I’m not sure who said it first, but a popular cliché in medicine is: You cannot heal others until you first heal yourself. By the end of Chinese Medical school the rash on my feet completely disappeared. I honestly couldn’t even tell you when it happened! One day I looked up and just realized, “I don’t get that anymore.” They still get a bit stinky at the end of long summer days, but no more than those of “normal people” and surely nothing like they were in high school. Instead of my historically annual gout attack that would typically arrive at the end of summer, my attacks now arrive once every five years, and instead of painkillers with a litany of side effects I just have to call in a script of sticks, seeds and shrubbery to cook up and I’m good to go. For years doctors told me because of my strong genetic disposition, I’d have to take gout medication daily for the rest of my life to ward off attacks. Now approaching my mid-40’s I’m still yet to need them.

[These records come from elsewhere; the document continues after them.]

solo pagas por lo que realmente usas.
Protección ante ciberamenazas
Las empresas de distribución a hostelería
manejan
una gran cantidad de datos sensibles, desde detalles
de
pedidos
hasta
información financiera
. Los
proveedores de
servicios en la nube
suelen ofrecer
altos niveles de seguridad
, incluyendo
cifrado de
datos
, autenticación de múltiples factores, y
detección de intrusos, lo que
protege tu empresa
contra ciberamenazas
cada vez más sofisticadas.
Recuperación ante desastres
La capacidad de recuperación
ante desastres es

Anxiety’s been the most difficult – dramatically improved but stubborn to disappear, as it is obviously tied to the fundamental human condition. But I’ve never gone on medication, never had another panic attack, nor compromised my choices in life due to symptoms. Without a shadow of a doubt I attribute all of my physiological growth and transformation, not only to Chinese literal medicine, but even more so to its accompanying dietary and lifestyle recommendations that I’ve followed with perpetually more discipline, and subsequently better results.

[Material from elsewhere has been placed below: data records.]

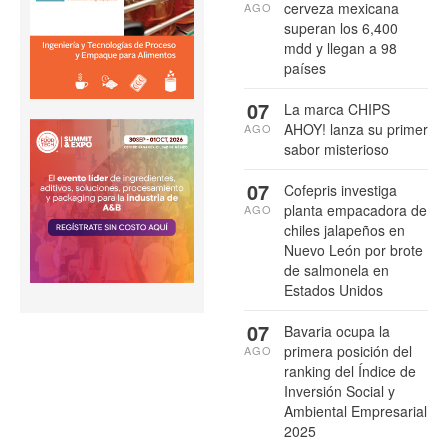
cerveza mexicana
AGO
superan los 6,400
mdd y llegan a 98
países
07
La marca CHIPS
AHOY! lanza su primer
AGO
sabor misterioso
07
Cofepris investiga
planta empacadora de
AGO
chiles jalapeños en
Nuevo León por brote
de salmonela en
Estados Unidos
07
Bavaria ocupa la
primera posición del
AGO
ranking del Índice de
Inversión Social y
Ambiental Empresarial
2025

It is exciting to watch my patients, also some friends and family age in reverse as they change their habits and mindsets, and their faces and bodies follow. Peoples’ complexions begin to glow, their bodies transform, they get stronger, their stamina is better and they feel happier. My hope in this text is to induce the same wide eyed excitement I felt about Chinese Medicine when I was introduced to it, also to impart the same tools for self-healing that ultimately got me grounded in clean, odor-less feet and truly saved my life, as I shutter at the idea of what my destination would have otherwise been. I am grateful to everyone who has taught me, all of my teachers who have been generous with information, everyone who’s ever put a needle in me, and especially those who allow me to insert needles into them. Although it is impossible to love all of our patients, it’s important to keep in mind that in a society where comfort and medications are the standard, every patient that walks through our door falls somewhere on the spectrum of warrior: Open-minded, courageous and vulnerable with a willingness to experiment outside the box. This is all we that we can ask.